TASK BRIEF | From the records that follow, give the number of lines that include the word "helps", with no further words.

EXERCISE DATA |
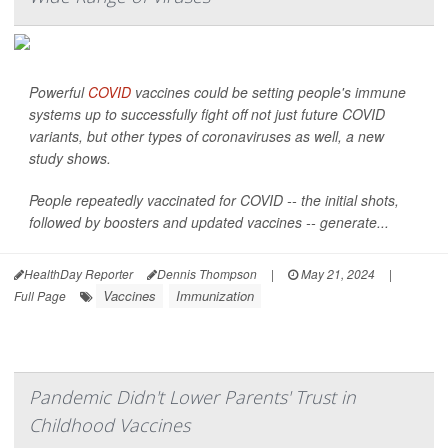
Powerful
COVID
vaccines could be setting people's immune
systems up to successfully fight off not just future COVID
variants, but other types of coronaviruses as well, a new
study shows.
People repeatedly vaccinated for COVID -- the initial shots,
followed by boosters and updated vaccines -- generate...
HealthDay Reporter
Dennis Thompson
|
May 21, 2024
|
Vaccines
Immunization
Full Page
Pandemic Didn't Lower Parents' Trust in
Childhood Vaccines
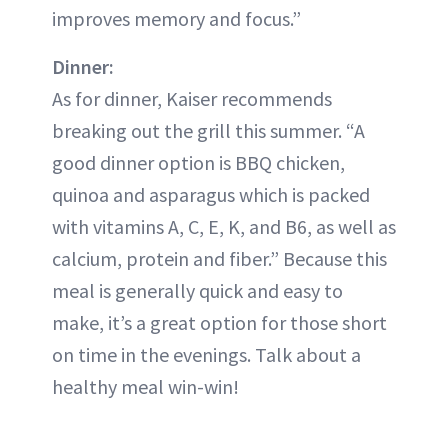
improves memory and focus.”
Dinner:
As for dinner, Kaiser recommends
breaking out the grill this summer. “A
good dinner option is BBQ chicken,
quinoa and asparagus which is packed
with vitamins A, C, E, K, and B6, as well as
calcium, protein and fiber.” Because this
meal is generally quick and easy to
make, it’s a great option for those short
on time in the evenings. Talk about a
healthy meal win-win!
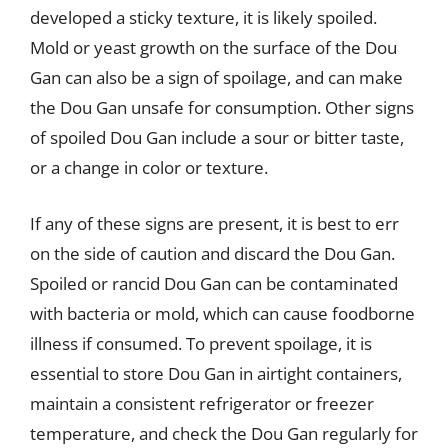
developed a sticky texture, it is likely spoiled.
Mold or yeast growth on the surface of the Dou
Gan can also be a sign of spoilage, and can make
the Dou Gan unsafe for consumption. Other signs
of spoiled Dou Gan include a sour or bitter taste,
or a change in color or texture.
If any of these signs are present, it is best to err
on the side of caution and discard the Dou Gan.
Spoiled or rancid Dou Gan can be contaminated
with bacteria or mold, which can cause foodborne
illness if consumed. To prevent spoilage, it is
essential to store Dou Gan in airtight containers,
maintain a consistent refrigerator or freezer
temperature, and check the Dou Gan regularly for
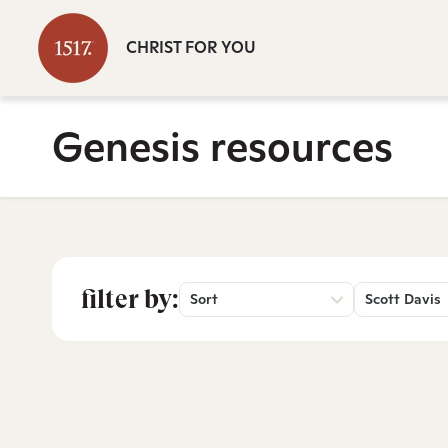
CHRIST FOR YOU
Genesis resources
filter by:
Sort
Scott Davis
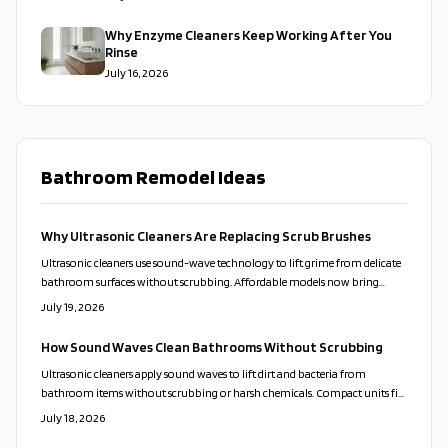
Why Enzyme Cleaners Keep Working After You
Rinse
July 16, 2026
Bathroom Remodel Ideas
Why Ultrasonic Cleaners Are Replacing Scrub Brushes
Ultrasonic cleaners use sound-wave technology to lift grime from delicate
bathroom surfaces without scrubbing. Affordable models now bring
professional results to everyday homes. This guide covers proper use,
July 19, 2026
solution choices, and maintenance routines that keep fixtures clean while
reducing time and effort.
How Sound Waves Clean Bathrooms Without Scrubbing
Ultrasonic cleaners apply sound waves to lift dirt and bacteria from
bathroom items without scrubbing or harsh chemicals. Compact units fit
varied home sizes and support healthier, lower-maintenance routines.
July 18, 2026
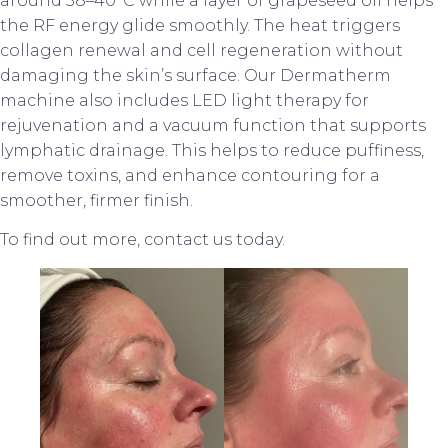
around 38–40°C while a layer of grapeseed oil helps
the RF energy glide smoothly. The heat triggers
collagen renewal and cell regeneration without
damaging the skin’s surface. Our Dermatherm
machine also includes LED light therapy for
rejuvenation and a vacuum function that supports
lymphatic drainage. This helps to reduce puffiness,
remove toxins, and enhance contouring for a
smoother, firmer finish.
To find out more, contact us today.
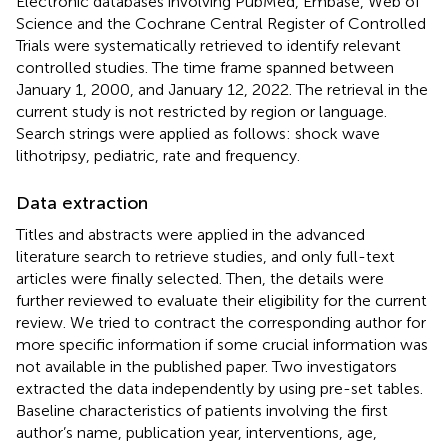
Electronic databases involving PubMed, Embase, Web of
Science and the Cochrane Central Register of Controlled
Trials were systematically retrieved to identify relevant
controlled studies. The time frame spanned between
January 1, 2000, and January 12, 2022. The retrieval in the
current study is not restricted by region or language.
Search strings were applied as follows: shock wave
lithotripsy, pediatric, rate and frequency.
Data extraction
Titles and abstracts were applied in the advanced
literature search to retrieve studies, and only full-text
articles were finally selected. Then, the details were
further reviewed to evaluate their eligibility for the current
review. We tried to contract the corresponding author for
more specific information if some crucial information was
not available in the published paper. Two investigators
extracted the data independently by using pre-set tables.
Baseline characteristics of patients involving the first
author’s name, publication year, interventions, age,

TASK RESULT | 2